Until about 1850 all stamps were issued imperforate, and had to be cut from the sheet with scissors or a knife. This was time-consuming and error-prone (as mangled stamps of the era attest). Since then, a perforation machine, based on Henry Archer's original design worked on a "stroke" principle. The arrangement of the pins enabled the top and sides of each stamp across the row to be perforated in a single operation, and this became known as "comb" perforation.
The standard for describing perforation is the number of holes (or the "teeth" or "perfs" of an individual stamp) in a 2-centimeter span. The finest gauge ever used is 18 on stamps of the Malay States in the early 1950s, and the coarsest is 2, seen on the 1891 stamps of Bhopal. Modern stamp perforations tend to range from 11 to 14.

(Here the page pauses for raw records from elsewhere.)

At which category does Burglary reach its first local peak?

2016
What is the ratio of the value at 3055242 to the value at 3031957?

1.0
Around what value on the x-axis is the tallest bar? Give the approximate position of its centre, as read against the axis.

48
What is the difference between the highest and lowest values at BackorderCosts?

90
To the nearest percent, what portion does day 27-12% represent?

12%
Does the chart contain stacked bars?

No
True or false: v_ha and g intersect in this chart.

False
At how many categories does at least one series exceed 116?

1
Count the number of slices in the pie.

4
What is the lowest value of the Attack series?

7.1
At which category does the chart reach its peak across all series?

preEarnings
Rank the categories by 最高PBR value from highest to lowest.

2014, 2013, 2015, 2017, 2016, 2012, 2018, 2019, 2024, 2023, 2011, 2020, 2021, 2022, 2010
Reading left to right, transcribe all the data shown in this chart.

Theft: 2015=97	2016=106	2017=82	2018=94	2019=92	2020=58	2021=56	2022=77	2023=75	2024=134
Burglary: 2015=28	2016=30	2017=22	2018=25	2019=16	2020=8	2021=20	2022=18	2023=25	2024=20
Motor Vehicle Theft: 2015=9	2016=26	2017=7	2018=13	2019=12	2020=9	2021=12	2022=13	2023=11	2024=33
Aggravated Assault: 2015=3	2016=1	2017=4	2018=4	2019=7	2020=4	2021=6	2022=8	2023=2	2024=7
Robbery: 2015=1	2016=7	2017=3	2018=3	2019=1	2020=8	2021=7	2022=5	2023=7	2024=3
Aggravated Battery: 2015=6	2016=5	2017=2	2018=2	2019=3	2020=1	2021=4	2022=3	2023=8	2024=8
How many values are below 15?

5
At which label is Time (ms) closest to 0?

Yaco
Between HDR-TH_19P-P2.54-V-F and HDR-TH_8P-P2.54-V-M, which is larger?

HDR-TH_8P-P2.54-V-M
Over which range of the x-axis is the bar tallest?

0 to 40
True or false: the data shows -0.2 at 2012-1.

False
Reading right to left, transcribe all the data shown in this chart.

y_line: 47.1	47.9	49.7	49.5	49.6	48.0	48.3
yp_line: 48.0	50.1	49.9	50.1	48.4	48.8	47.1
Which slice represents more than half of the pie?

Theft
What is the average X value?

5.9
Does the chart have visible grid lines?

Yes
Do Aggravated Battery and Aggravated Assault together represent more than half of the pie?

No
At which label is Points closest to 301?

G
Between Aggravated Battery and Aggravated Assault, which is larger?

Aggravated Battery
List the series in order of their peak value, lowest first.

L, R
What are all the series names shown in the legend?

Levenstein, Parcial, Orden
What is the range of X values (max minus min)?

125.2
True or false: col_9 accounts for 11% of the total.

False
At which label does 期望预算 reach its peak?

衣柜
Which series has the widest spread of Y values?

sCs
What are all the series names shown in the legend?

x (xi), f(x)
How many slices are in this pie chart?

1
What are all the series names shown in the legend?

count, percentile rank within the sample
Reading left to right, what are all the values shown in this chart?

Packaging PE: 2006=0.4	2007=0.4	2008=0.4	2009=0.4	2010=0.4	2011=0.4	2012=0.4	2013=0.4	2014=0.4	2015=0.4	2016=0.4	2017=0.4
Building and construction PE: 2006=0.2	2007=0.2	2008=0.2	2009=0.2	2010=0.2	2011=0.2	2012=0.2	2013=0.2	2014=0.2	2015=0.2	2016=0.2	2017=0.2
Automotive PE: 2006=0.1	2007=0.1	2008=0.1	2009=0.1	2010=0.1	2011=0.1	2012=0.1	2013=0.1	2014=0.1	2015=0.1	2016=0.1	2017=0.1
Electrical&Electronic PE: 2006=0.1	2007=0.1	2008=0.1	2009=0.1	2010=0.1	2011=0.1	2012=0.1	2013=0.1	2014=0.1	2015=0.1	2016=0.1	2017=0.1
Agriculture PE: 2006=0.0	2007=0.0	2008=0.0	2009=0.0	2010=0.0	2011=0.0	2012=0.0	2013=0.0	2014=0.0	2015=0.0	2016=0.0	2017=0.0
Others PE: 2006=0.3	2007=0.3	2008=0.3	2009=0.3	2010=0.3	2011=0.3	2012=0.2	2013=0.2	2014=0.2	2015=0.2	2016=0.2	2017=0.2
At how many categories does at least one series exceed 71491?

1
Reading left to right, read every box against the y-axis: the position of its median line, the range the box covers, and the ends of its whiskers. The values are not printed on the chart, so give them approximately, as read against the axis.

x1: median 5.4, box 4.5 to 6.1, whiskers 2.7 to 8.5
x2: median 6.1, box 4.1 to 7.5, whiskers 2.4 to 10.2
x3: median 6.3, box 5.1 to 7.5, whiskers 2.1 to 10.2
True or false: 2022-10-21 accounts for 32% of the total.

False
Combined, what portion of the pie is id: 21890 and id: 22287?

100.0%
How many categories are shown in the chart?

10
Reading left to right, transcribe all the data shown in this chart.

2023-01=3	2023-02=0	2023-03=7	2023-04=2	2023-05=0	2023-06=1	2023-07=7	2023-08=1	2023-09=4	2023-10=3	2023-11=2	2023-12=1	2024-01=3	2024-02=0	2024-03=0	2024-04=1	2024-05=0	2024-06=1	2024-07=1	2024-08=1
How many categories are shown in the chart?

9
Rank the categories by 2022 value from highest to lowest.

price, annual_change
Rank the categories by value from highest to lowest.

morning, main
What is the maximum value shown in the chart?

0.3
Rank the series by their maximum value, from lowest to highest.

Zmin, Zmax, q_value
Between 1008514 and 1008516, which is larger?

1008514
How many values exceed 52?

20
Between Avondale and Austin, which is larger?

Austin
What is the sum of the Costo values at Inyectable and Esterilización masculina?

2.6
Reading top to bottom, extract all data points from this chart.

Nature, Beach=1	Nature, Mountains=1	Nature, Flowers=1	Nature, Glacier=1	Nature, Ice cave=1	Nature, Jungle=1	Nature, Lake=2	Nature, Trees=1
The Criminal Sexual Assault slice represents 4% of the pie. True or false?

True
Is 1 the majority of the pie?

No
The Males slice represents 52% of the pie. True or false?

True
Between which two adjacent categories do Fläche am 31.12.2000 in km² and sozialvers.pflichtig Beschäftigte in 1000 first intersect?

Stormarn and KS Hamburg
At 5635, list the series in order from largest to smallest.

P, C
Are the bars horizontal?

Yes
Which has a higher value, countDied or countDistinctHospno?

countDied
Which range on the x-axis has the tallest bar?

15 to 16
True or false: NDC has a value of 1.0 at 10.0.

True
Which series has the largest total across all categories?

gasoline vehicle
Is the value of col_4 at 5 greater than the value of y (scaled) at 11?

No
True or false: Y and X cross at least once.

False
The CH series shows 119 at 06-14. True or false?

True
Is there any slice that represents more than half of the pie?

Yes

Stamps that are perforated on one pair of opposite sides and imperforate on the other have most often been produced in coils instead of sheets, but they can sometimes come from booklet panes. Booklet panes can be associated with any combination of one, two or three imperforate sides. Sheet edges can produce any one imperforate side or two adjacent imperforate sides when the stamp comes from the corner of the sheet.
Variations include syncopated perforations which are uneven, either skipping a hole or by making some holes larger. In the 1990s, Great Britain began adding large elliptical holes to the perforations on each side, as an anti-counterfeiting measure.
Then, after many hours of stamp collectors eyes going blurry due to trying to align these little holes, the R&D team at SAFE designed the electronic Perfotronic. The PERFOtronic automatically measures by rounding up or down to the next 1/4 perforation as shown in stamp catalogs. The processor of the unit is even able to calculate around missing perforations or perforation errors.
So anyway you look at it, yes perforations are important to stamp collectors, so make sure you always have a perforation gauge with you at all times. You never know - you might run into a great opportunity to buy a stamp that has a lot higher value than you think.